▸ What you need to do: Retype the lines of the data that follows verbatim, covering every record. Leave the pictures out of your answer.

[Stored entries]
## BEGIN

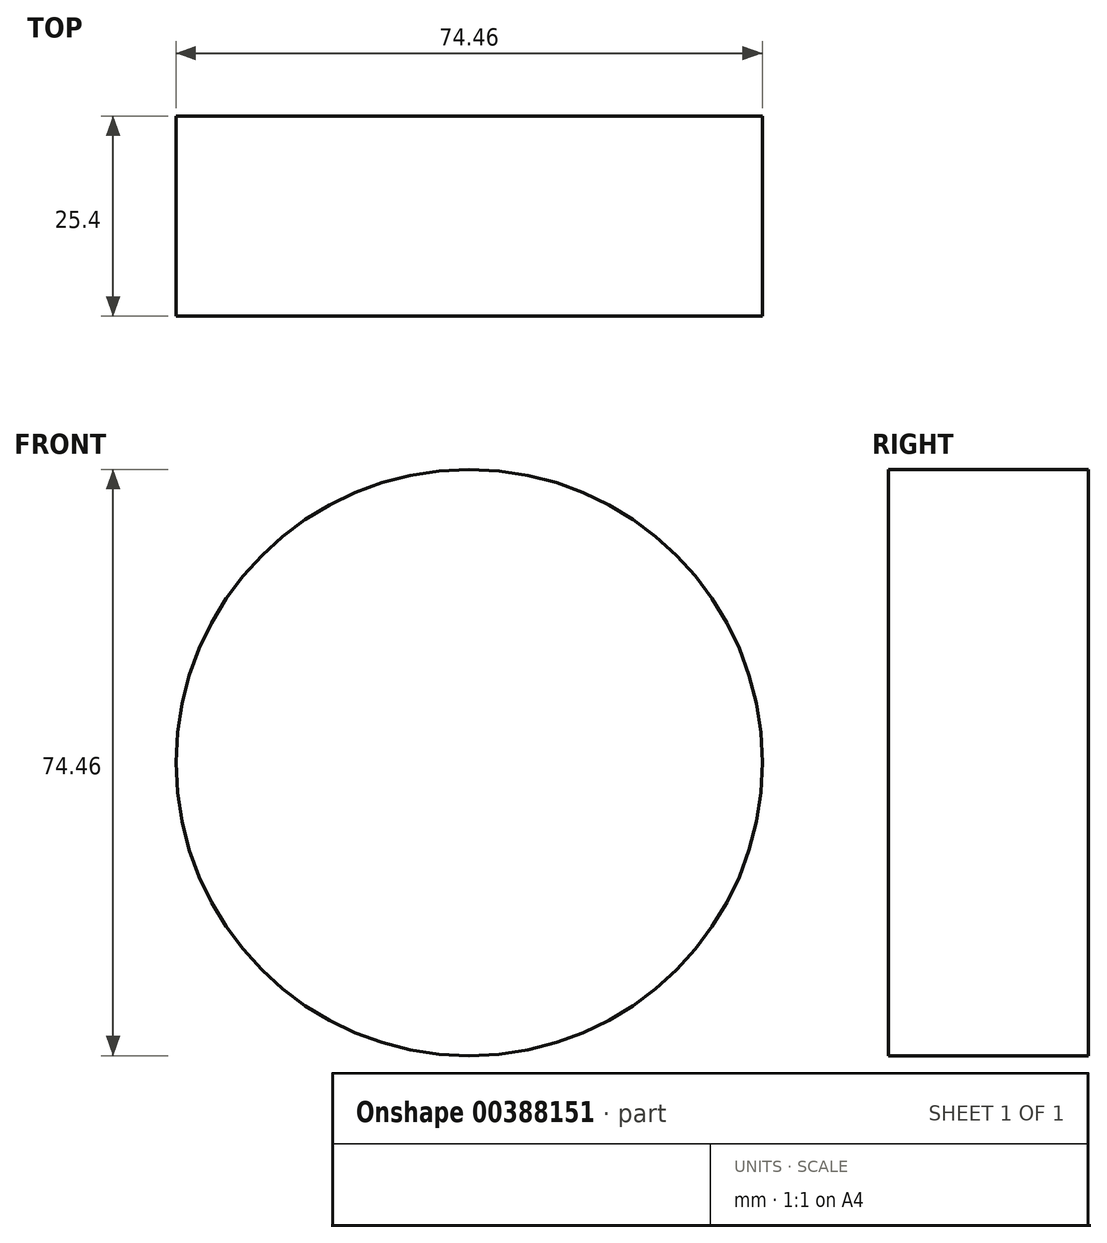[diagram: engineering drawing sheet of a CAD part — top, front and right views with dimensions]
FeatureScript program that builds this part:
annotation { "Feature Type Name" : "Feature", "Feature Type Description" : "" }
export const myFeature = defineFeature(function(context is Context, id is Id, definition is map)
    precondition{}
    {
        {
            var Q0;
            Q0=qCreatedBy(makeId("Front.planeOp"),FACE);
            var sketch = newSketch(context, id + "F0", { "sketchPlane" : qUnion([Q0])});
            skCircle(sketch, "E0", {"center": v(0, 0) * mm, "radius": 37.23 * mm});
            skSolve(sketch);
        }
        {
            var Q0;
            Q0 = qSketchRegion(id + "F0", true);
            extrude(context, id + "F1", {"entities" : qUnion([Q0]), "depth" : 25.4 * mm});
        }
    });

## END

▸ Written reply:
[diagram: engineering drawing sheet of a CAD part — top, front and right views with dimensions]
FeatureScript program that builds this part:
annotation { "Feature Type Name" : "Feature", "Feature Type Description" : "" }
export const myFeature = defineFeature(function(context is Context, id is Id, definition is map)
    precondition{}
    {
        {
            var Q0;
            Q0=qCreatedBy(makeId("Front.planeOp"),FACE);
            var sketch = newSketch(context, id + "F0", { "sketchPlane" : qUnion([Q0])});
            skCircle(sketch, "E0", {"center": v(0, 0) * mm, "radius": 37.23 * mm});
            skSolve(sketch);
        }
        {
            var Q0;
            Q0 = qSketchRegion(id + "F0", true);
            extrude(context, id + "F1", {"entities" : qUnion([Q0]), "depth" : 25.4 * mm});
        }
    });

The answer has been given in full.